▶ **Task details**
Filter the records down to the lines that hold the word "lengths", and copy each of those lines.

[Given data — start]

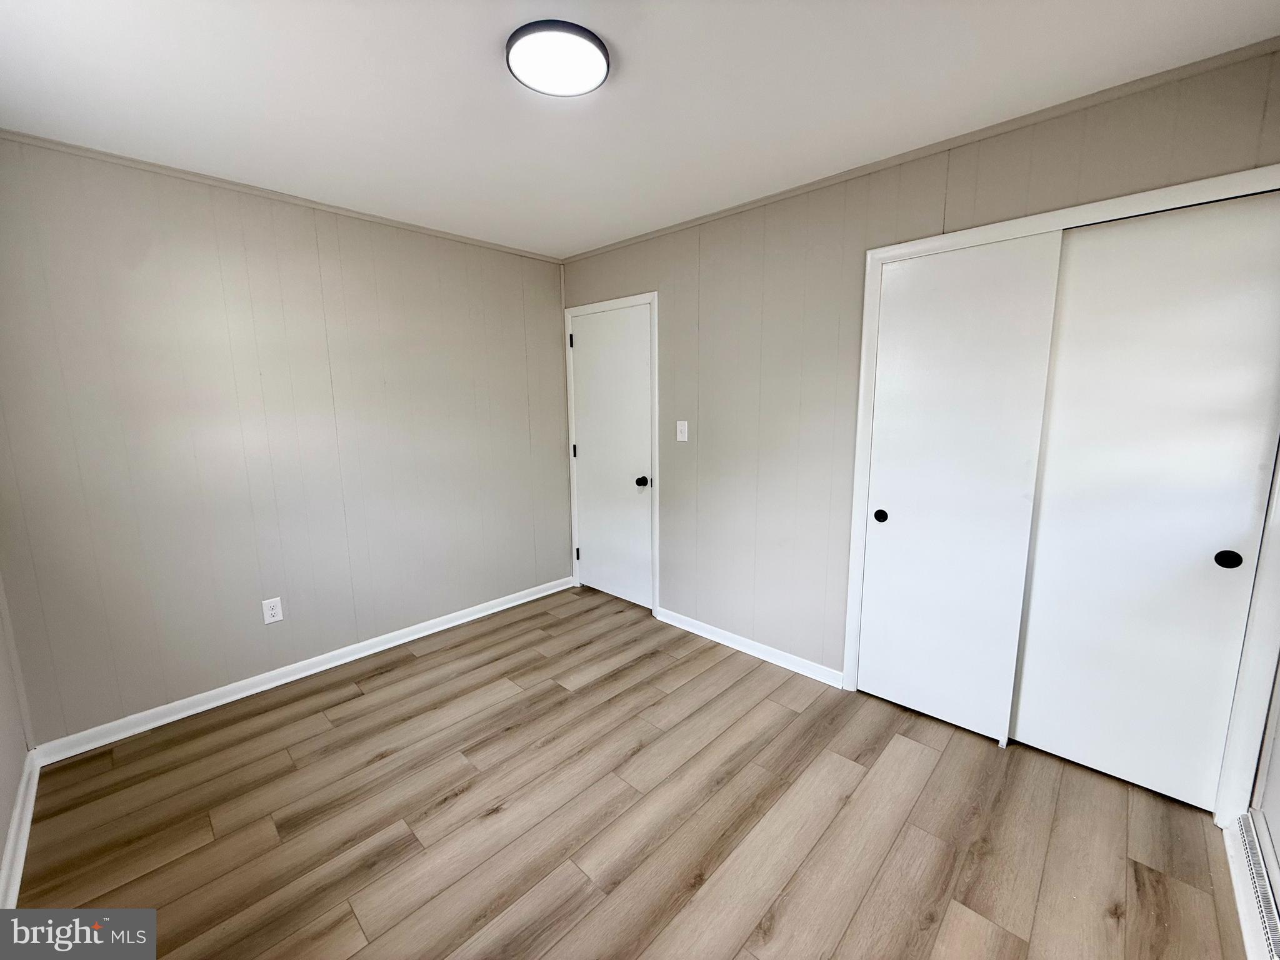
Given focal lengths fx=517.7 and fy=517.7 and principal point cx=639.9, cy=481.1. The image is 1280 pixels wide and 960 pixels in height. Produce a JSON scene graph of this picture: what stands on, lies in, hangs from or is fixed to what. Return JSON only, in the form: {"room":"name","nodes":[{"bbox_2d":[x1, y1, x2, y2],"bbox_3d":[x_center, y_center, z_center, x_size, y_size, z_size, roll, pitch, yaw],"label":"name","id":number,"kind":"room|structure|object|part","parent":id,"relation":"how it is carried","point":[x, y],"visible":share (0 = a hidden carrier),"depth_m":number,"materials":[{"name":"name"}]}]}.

[Given data — finish]
[Given data — start]

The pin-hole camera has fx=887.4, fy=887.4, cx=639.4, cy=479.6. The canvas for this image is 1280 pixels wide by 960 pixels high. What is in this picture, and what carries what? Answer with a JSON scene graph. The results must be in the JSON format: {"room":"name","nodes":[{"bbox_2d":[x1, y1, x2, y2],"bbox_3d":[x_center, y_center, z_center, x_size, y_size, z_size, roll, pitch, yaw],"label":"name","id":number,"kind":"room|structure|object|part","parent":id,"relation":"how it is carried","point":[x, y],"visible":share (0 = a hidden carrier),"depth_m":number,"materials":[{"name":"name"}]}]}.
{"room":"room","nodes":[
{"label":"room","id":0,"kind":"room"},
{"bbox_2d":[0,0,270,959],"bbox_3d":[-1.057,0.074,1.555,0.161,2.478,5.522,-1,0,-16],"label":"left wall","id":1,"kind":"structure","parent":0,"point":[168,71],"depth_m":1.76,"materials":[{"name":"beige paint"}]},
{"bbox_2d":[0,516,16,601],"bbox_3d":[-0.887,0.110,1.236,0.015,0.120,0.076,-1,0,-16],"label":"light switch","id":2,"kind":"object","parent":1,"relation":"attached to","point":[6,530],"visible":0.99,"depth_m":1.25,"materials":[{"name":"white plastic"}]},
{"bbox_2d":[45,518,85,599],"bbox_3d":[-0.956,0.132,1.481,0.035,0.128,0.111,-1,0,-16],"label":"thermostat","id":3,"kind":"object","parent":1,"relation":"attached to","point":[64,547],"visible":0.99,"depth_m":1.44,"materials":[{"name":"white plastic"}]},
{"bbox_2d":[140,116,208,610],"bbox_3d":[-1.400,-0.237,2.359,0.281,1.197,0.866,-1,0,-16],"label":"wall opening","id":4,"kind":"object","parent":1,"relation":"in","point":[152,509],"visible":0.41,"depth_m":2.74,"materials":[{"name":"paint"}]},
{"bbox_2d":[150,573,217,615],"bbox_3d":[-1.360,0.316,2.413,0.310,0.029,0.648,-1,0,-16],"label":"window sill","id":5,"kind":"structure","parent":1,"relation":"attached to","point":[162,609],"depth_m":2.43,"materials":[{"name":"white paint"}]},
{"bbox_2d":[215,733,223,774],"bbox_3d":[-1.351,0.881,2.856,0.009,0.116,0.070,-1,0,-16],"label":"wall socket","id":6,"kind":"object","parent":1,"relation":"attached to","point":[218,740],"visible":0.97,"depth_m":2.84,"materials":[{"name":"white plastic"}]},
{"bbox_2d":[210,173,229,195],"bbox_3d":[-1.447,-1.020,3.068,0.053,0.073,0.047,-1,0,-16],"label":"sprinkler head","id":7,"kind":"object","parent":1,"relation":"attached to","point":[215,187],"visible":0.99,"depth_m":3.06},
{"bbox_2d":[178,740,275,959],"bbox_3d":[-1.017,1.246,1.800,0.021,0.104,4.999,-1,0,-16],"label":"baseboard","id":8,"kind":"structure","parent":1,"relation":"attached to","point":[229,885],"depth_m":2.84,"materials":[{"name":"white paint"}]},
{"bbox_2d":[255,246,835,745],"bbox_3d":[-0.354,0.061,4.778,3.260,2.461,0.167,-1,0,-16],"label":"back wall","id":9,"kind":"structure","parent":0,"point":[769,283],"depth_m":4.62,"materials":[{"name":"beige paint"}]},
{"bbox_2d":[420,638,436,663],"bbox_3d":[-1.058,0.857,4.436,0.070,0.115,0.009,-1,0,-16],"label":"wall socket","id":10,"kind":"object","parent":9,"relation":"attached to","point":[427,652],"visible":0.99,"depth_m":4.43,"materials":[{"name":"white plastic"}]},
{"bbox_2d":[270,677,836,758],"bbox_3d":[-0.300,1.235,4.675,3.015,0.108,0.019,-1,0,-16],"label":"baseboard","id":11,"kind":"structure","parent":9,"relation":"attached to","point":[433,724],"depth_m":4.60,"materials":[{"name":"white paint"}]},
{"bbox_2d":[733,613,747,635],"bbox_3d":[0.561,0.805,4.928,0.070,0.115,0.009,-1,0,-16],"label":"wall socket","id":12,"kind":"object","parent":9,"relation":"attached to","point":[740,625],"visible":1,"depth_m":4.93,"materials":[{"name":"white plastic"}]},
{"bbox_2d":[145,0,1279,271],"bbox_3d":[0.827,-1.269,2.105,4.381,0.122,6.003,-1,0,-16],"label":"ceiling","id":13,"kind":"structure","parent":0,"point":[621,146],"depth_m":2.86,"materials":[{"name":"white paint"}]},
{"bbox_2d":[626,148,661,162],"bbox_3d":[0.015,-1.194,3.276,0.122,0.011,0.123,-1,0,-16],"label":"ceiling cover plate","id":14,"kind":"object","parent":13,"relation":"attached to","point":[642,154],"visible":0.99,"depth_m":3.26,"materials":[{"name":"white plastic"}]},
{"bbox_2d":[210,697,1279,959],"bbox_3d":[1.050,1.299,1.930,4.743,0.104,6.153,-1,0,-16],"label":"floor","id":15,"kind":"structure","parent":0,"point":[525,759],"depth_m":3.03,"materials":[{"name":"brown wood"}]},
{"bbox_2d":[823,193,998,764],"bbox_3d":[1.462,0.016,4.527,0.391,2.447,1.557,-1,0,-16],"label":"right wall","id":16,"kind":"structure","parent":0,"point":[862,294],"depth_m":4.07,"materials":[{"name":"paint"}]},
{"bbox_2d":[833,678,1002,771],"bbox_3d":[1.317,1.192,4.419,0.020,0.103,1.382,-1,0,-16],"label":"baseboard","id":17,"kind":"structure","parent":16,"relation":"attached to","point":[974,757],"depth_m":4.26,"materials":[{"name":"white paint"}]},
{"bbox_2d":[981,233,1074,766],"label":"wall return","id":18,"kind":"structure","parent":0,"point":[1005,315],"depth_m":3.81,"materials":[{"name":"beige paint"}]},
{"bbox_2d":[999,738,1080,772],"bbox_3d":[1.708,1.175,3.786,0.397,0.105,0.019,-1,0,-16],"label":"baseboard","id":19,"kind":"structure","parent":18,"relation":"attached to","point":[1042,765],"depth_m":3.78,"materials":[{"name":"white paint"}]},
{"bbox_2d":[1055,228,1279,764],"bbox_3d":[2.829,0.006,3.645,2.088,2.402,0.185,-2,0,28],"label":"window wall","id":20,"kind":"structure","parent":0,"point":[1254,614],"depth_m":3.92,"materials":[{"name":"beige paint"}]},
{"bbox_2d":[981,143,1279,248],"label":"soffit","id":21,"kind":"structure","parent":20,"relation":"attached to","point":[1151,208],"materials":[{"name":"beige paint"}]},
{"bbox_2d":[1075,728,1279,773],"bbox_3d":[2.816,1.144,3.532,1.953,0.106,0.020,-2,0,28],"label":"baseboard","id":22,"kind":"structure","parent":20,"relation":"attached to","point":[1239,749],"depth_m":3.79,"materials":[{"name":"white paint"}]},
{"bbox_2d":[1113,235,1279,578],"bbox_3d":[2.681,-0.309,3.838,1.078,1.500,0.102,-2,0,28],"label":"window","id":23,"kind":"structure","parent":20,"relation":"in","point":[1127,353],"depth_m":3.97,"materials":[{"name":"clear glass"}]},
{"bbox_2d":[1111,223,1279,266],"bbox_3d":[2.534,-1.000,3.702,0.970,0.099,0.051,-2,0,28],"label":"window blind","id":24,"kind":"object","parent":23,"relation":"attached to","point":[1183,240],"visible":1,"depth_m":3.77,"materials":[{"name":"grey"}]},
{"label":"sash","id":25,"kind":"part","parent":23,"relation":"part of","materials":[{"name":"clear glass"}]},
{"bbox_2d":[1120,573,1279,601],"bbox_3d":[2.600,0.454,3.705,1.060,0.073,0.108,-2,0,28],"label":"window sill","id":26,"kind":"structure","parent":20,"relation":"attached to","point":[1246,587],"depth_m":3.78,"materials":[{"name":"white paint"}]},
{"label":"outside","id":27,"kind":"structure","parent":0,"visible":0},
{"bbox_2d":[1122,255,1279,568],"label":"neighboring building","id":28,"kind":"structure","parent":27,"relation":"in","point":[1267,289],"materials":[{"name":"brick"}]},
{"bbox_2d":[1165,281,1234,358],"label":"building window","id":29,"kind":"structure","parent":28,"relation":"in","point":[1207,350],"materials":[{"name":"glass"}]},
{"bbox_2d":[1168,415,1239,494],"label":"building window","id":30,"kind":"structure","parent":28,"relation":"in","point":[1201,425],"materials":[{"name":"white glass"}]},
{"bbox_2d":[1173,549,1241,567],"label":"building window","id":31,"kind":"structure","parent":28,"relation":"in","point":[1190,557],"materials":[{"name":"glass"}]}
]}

[Given data — finish]
[Given data — start]

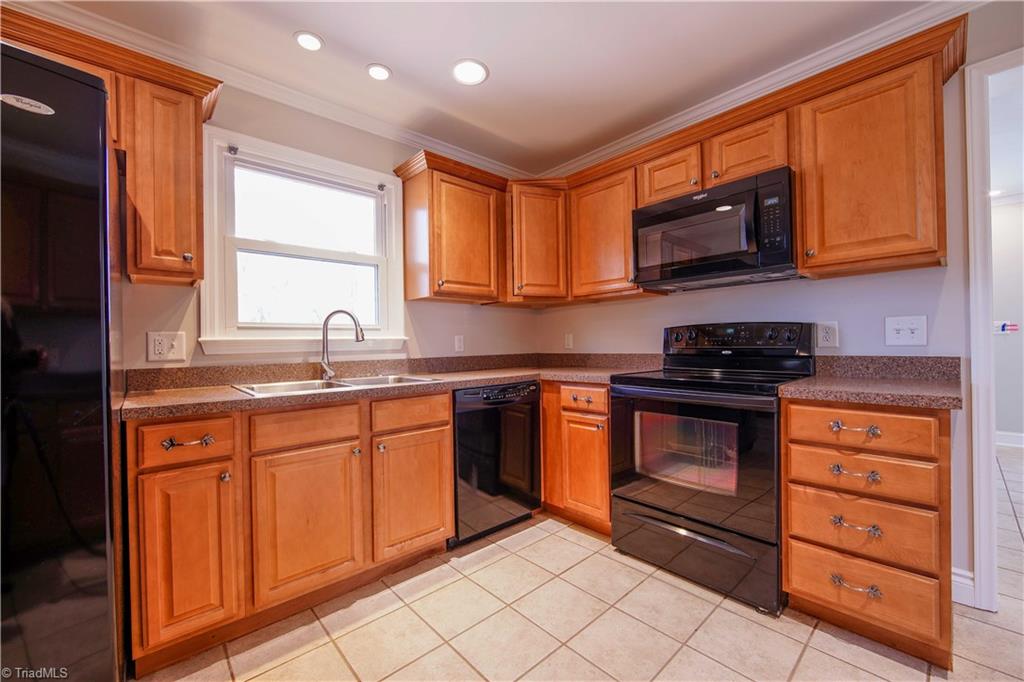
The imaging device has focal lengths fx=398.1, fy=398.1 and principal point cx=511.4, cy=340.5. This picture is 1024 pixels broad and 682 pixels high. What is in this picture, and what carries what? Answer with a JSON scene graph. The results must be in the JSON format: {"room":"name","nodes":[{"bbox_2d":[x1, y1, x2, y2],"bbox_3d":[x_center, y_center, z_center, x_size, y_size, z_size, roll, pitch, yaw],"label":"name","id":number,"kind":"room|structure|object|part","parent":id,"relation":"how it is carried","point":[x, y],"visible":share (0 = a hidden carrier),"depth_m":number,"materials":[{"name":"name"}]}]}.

[Given data — finish]

▶ **Solution to this problem**
Given focal lengths fx=517.7 and fy=517.7 and principal point cx=639.9, cy=481.1. The image is 1280 pixels wide and 960 pixels in height. Produce a JSON scene graph of this picture: what stands on, lies in, hangs from or is fixed to what. Return JSON only, in the form: {"room":"name","nodes":[{"bbox_2d":[x1, y1, x2, y2],"bbox_3d":[x_center, y_center, z_center, x_size, y_size, z_size, roll, pitch, yaw],"label":"name","id":number,"kind":"room|structure|object|part","parent":id,"relation":"how it is carried","point":[x, y],"visible":share (0 = a hidden carrier),"depth_m":number,"materials":[{"name":"name"}]}]}.
The imaging device has focal lengths fx=398.1, fy=398.1 and principal point cx=511.4, cy=340.5. This picture is 1024 pixels broad and 682 pixels high. What is in this picture, and what carries what? Answer with a JSON scene graph. The results must be in the JSON format: {"room":"name","nodes":[{"bbox_2d":[x1, y1, x2, y2],"bbox_3d":[x_center, y_center, z_center, x_size, y_size, z_size, roll, pitch, yaw],"label":"name","id":number,"kind":"room|structure|object|part","parent":id,"relation":"how it is carried","point":[x, y],"visible":share (0 = a hidden carrier),"depth_m":number,"materials":[{"name":"name"}]}]}.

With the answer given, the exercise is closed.